• Supplied text:
Content starts
Breaking the Rules
Welcome back to another blog hop, with #OpenBook. Here’s this week’s prompt.
What generic ‘rules’ did you abide by when you started writing that have gone out the window?
Being self-taught, I never really had any rules to follow. Grammar was always a mystery to me. In many ways, it still is. As for the conventions of writing fiction, whatever they might be, I have no idea.
I’ve probably broken all the rules that I never knew existed. I’ve always written down what I see in my head. I leave it up to my long-suffering editor to sort it all out and make sense of the technicalities.
The fact that I go into my writing space with no preconceptions means that I’m free to express myself however I want. I can just listen to the voices in my head and concentrate on getting it all down, without worrying that I might be breaking some hallowed rule. I don’t have to keep one ear open for the screech of brakes and the pounding on my door from the grammar police, or the plot patrol. Or even the Association for the Abolition of the Aberrant Apostrophe (thank you to the wonderful Keith Waterhouse for that one).
I simply try to write what I think people would like to read, a story with interest and one that’s relatable to their lives, experiences and aspirations. Even though it might be set in the future or an alternative now. My style is based on the sort of books that I enjoy reading. From Sci-fi by the masters to modern action adventures and most other genres in between.
I don’t have to worry about offending anyone with my content. There’s minimal explicit sex and gory violence in my work, largely because I don’t think you need it to get your point across. Which is not to say that there isn’t emotion, passion, action and violent death. I prefer to suggest what’s going on and leave it up to you to make it as graphic as you want in your imagination. A bit like the movies of Alfred Hitchcock. I think that doing it that way means that no part of the potential audience is ruled out.
Content ends
• Listed records:
Content starts
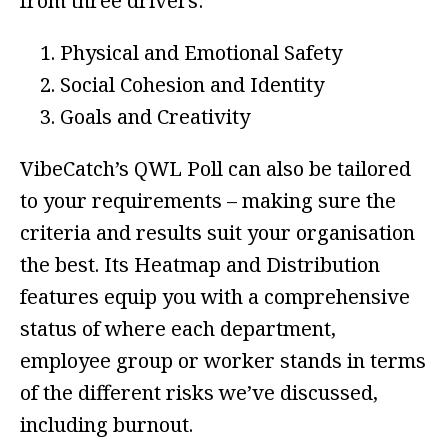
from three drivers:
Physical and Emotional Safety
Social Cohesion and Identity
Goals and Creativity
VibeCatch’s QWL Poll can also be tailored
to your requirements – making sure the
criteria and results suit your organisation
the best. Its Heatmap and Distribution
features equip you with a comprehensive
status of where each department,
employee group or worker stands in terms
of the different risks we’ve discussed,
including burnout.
Content ends
• Task instructions:
1/ In the blog post on writing rules, who is thanked for the name "Association for the Abolition of the Aberrant Apostrophe"?
2/ Please resume the blog post on writing rules from the point where it stops.
The data has nothing to do with the blog post on writing rules.

• Per-task outputs:
1/ Keith Waterhouse.

2/
Returning to the subject.
So what if I don’t conform to the rules? For a start, as far as I’m concerned, anything enclosed in quotation marks is exempt from any rules of grammar or form. The rest is open to debate. English might be the language of Shakespeare but a person from those times would struggle to understand my ramblings in what is nominally the same tongue. Because it changes, the language, the usage and even the wordage.
Every day.
Do the self-proclaimed guardians of literary purity allow for this evolution, or is their guidance set in stone? After all, Americans, Canadians and Australians (other English speaking countries are available) all speak different versions of the same language, with unfamiliar words and constructions to each other.
When I write the words of a man from the fifty-second century (or whenever), I write them in today’s language, for your benefit. Should my work survive to meet his ilk, they will need an army of historians to work out what I was on about.

Let me know what you think about this week’s subject.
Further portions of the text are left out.